Part Three: Robustness of Segmentation Models#

Part Three looks beneath dose prediction at the U-Net-based segmentation architectures on which both auto-contouring and dose prediction depend, and asks how their design choices affect robustness.

Skip connections are not free. Chapter 9, published in Computers in Biology and Medicine, shows that the benefit of skip connections is small for low-to-medium complexity tasks and grows only as complexity increases — and that advanced variants such as the Attention-Gated U-Net and UNETR are not consistently more robust than a plain U-Net under distribution shift. Attention-Gated U-Net scored 0.795 on clean Breast ultrasound but fell to 0.645 under perturbation, below a NoSkip U-Net’s 0.735; a NoSkip V-Net won 78.3% of the hardest Heart MRI cases, with a much lower coefficient of variation (0.20 versus 0.35). Chapter 10, the earlier MICCAI 2023 study this journal paper extends, first established that the value of skip connections is non-linear and appears mainly at high task complexity, and that it comes at a robustness cost on out-of-domain clinical data.

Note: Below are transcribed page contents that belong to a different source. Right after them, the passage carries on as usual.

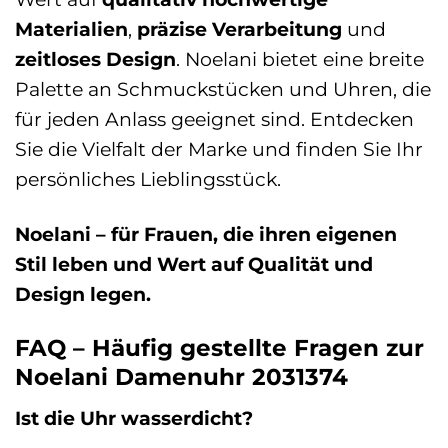
Materialien
,
präzise Verarbeitung
und
zeitloses Design
. Noelani bietet eine breite
Palette an Schmuckstücken und Uhren, die
für jeden Anlass geeignet sind. Entdecken
Sie die Vielfalt der Marke und finden Sie Ihr
persönliches Lieblingsstück.
Noelani – für Frauen, die ihren eigenen
Stil leben und Wert auf Qualität und
Design legen.
FAQ – Häufig gestellte Fragen zur
Noelani Damenuhr 2031374
Ist die Uhr wasserdicht?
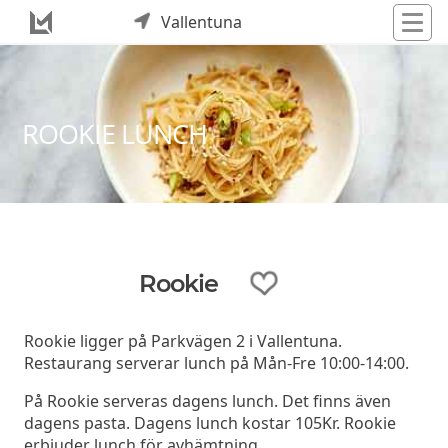
Vallentuna
ROOKIE LUNCH
Rookie
Rookie ligger på Parkvägen 2 i Vallentuna.
Restaurang serverar lunch på Mån-Fre 10:00-14:00.
På Rookie serveras dagens lunch. Det finns även
dagens pasta. Dagens lunch kostar 105Kr. Rookie
erbjuder lunch för avhämtning.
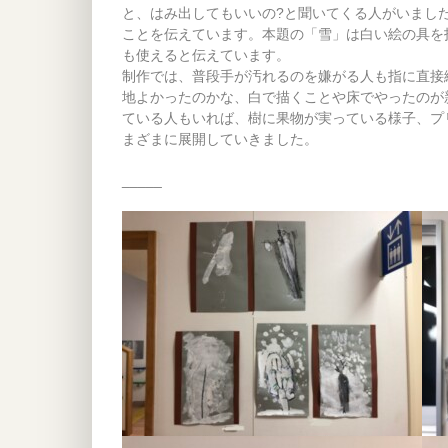
と、はみ出してもいいの?と聞いてくる人がいまし
ことを伝えています。本題の「雪」は白い絵の具を
も使えると伝えています。
制作では、普段手が汚れるのを嫌がる人も指に直接
地よかったのかな、白で描くことや床でやったのが
ている人もいれば、樹に果物が実っている様子、プ
まざまに展開していきました。
_____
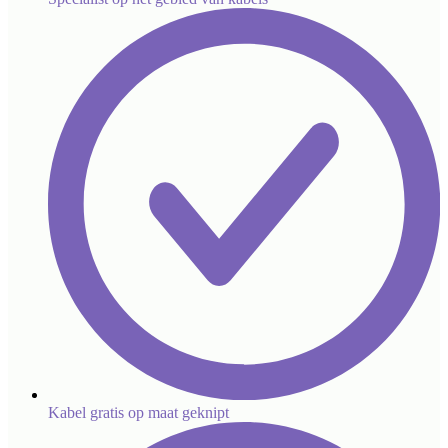
Kabel gratis op maat geknipt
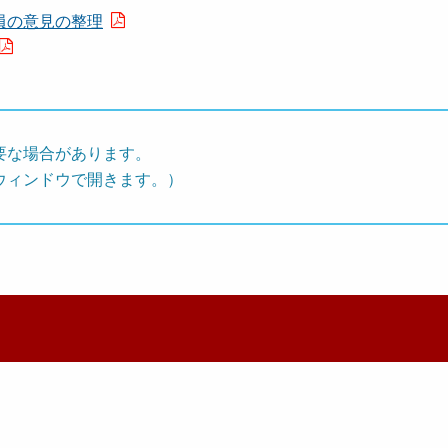
員の意見の整理
要な場合があります。
ウィンドウで開きます。）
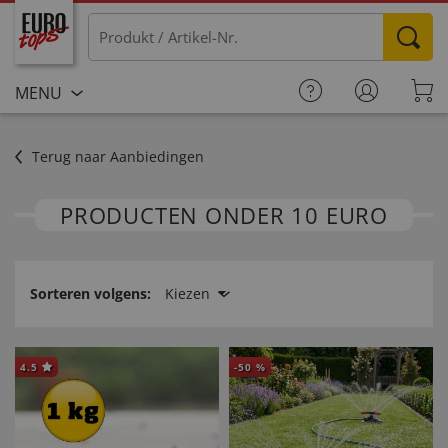
MENU
Terug naar Aanbiedingen
PRODUCTEN ONDER 10 EURO
Sorteren volgens:
Kiezen
4.5
-
50
%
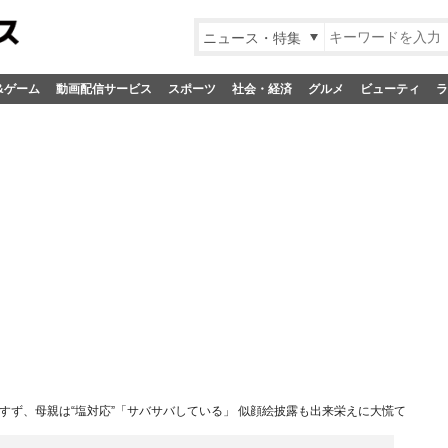
ニュース・特集
&ゲーム
動画配信サービス
スポーツ
社会・経済
グルメ
ビューティ
ラ
すず、母親は“塩対応”「サバサバしている」 似顔絵披露も出来栄えに大慌て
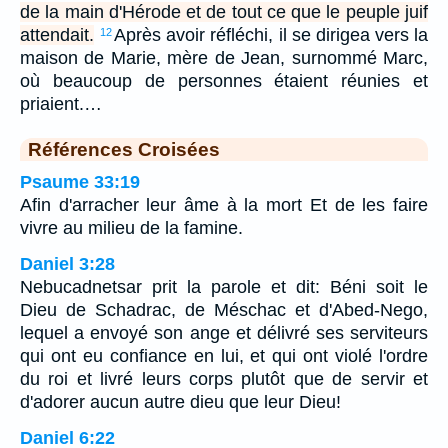
de la main d'Hérode et de tout ce que le peuple juif
attendait.
Après avoir réfléchi, il se dirigea vers la
12
maison de Marie, mère de Jean, surnommé Marc,
où beaucoup de personnes étaient réunies et
priaient.…
Références Croisées
Psaume 33:19
Afin d'arracher leur âme à la mort Et de les faire
vivre au milieu de la famine.
Daniel 3:28
Nebucadnetsar prit la parole et dit: Béni soit le
Dieu de Schadrac, de Méschac et d'Abed-Nego,
lequel a envoyé son ange et délivré ses serviteurs
qui ont eu confiance en lui, et qui ont violé l'ordre
du roi et livré leurs corps plutôt que de servir et
d'adorer aucun autre dieu que leur Dieu!
Daniel 6:22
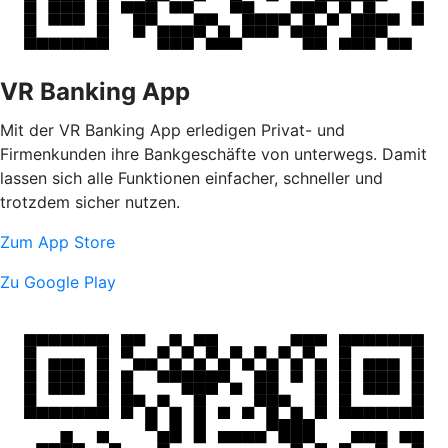
VR Banking App
Mit der VR Banking App erledigen Privat- und
Firmenkunden ihre Bankgeschäfte von unterwegs. Damit
lassen sich alle Funktionen einfacher, schneller und
trotzdem sicher nutzen.
Zum App Store
Zu Google Play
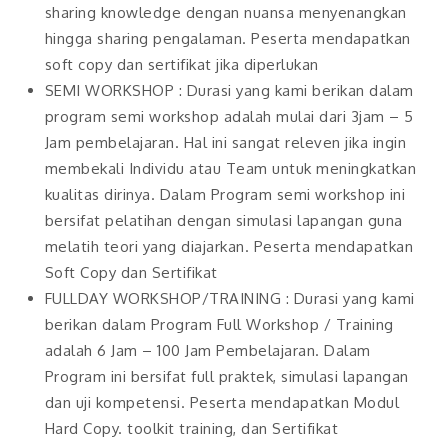
sharing knowledge dengan nuansa menyenangkan
hingga sharing pengalaman. Peserta mendapatkan
soft copy dan sertifikat jika diperlukan
SEMI WORKSHOP : Durasi yang kami berikan dalam
program semi workshop adalah mulai dari 3jam – 5
Jam pembelajaran. Hal ini sangat releven jika ingin
membekali Individu atau Team untuk meningkatkan
kualitas dirinya. Dalam Program semi workshop ini
bersifat pelatihan dengan simulasi lapangan guna
melatih teori yang diajarkan. Peserta mendapatkan
Soft Copy dan Sertifikat
FULLDAY WORKSHOP/TRAINING : Durasi yang kami
berikan dalam Program Full Workshop / Training
adalah 6 Jam – 100 Jam Pembelajaran. Dalam
Program ini bersifat full praktek, simulasi lapangan
dan uji kompetensi. Peserta mendapatkan Modul
Hard Copy. toolkit training, dan Sertifikat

Context versus foreground. Chapter 11, presented at Medical Imaging meets NeurIPS 2022, examined the trade-off between global context and foreground-to-background ratio in 3D segmentation. All architectures prefer more global context, but Transformer-based (UNETR) and attention-gated models are markedly more sensitive to shifts in foreground ratio than a vanilla U-Net, with Dice drops of up to 0.369 compared with just 0.0139 for the U-Net.

Implication. Reliable dose-aware QA depends on segmentation models that behave predictably across scanners, protocols, and anatomy. These chapters argue for choosing architectures — and curating training data for texture and foreground-background diversity — with robustness in mind, rather than adopting the most elaborate variant by default.

Limitations. The robustness studies rely on synthetic and curated datasets with controlled perturbations, focus on U-Net variants, and measure segmentation quality with standard geometric metrics rather than clinical outcomes.

Synthesis#

Taken together, the three parts support the central hypothesis. Part One shows that dose-aware QA is clinically needed and that models can already match or beat expert dosimetric judgement, with AutoDoseRank turning that capability into a ranking tool. Part Two shows that the underlying dose predictors are accurate, sensitive to realistic contour variation, and fast enough for real-time review, with ASTRA translating their sensitivity into an actionable, localized map. Part Three shows that the segmentation architectures beneath these models must be chosen and trained for robustness if the whole pipeline is to be trusted in the clinic.

The through-line is a shift from geometry to dose: evaluating contours by their clinical, dosimetric consequences rather than their pixel-wise overlap. Realizing this shift in routine practice will require external validation across tumour sites, institutions, and imaging protocols, and — ultimately — evidence that dose-aware QA improves patient outcomes, not just agreement with experts.